In this example, we sent the prompt The names of the colors in the rainbow are: and the LLM completed it with the text describing the rainbow colors in order. Due to the non-deterministic nature of LLMs, the response you receive may differ slightly from what's shown here, especially if using a temperature value greater than 0.

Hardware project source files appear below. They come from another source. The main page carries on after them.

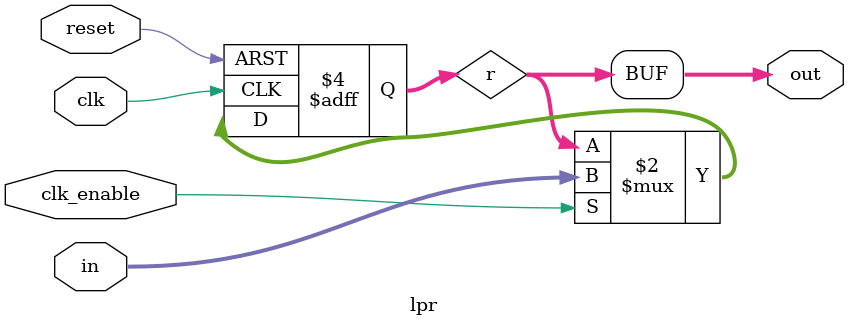
<source format=v>

module lpr (
    input clk,
    input clk_enable,
    input reset,
    input signed [15:0] in,
    output signed [15:0] out
);
    reg signed [15:0] r;
    always @(posedge clk or posedge reset) begin
        if (reset) r <= 0;
        else if (clk_enable) r <= in;
    end
    assign out = r;
endmodule

</source>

Testing the chat interface

For a more interactive experience, we can access the demo web store and use the integrated chat interface:

~$LB_HOSTNAME=$(kubectl -n ui get service ui-nlb -o jsonpath='{.status.loadBalancer.ingress[*].hostname}{"\n"}')
~$echo "http://$LB_HOSTNAME"
http://k8s-ui-uinlb-647e781087-6717c5049aa96bd9.elb.us-west-2.amazonaws.com

A "Chat" button will be visible in the bottom-right corner of the screen:

http://k8s-ui-uinlb-647e781087-6717c5049aa96bd9.elb.us-west-2.amazonaws.com

Clicking this button will display a chat window which you can use to send messages to the retail store assistant:

http://k8s-ui-uinlb-647e781087-6717c5049aa96bd9.elb.us-west-2.amazonaws.com

Conclusion

We've now successfully demonstrated how to use vLLM to perform inference on Amazon EKS with Trainium instances, and serve a model endpoint that can be consumed by various applications. This architecture combines the power of purpose-built ML accelerators with the flexibility and scalability of Kubernetes, enabling cost-effective AI capabilities for your applications.

The OpenAI-compatible API provided by vLLM makes it straightforward to integrate this solution with existing applications and frameworks, allowing you to leverage large language models within your own infrastructure.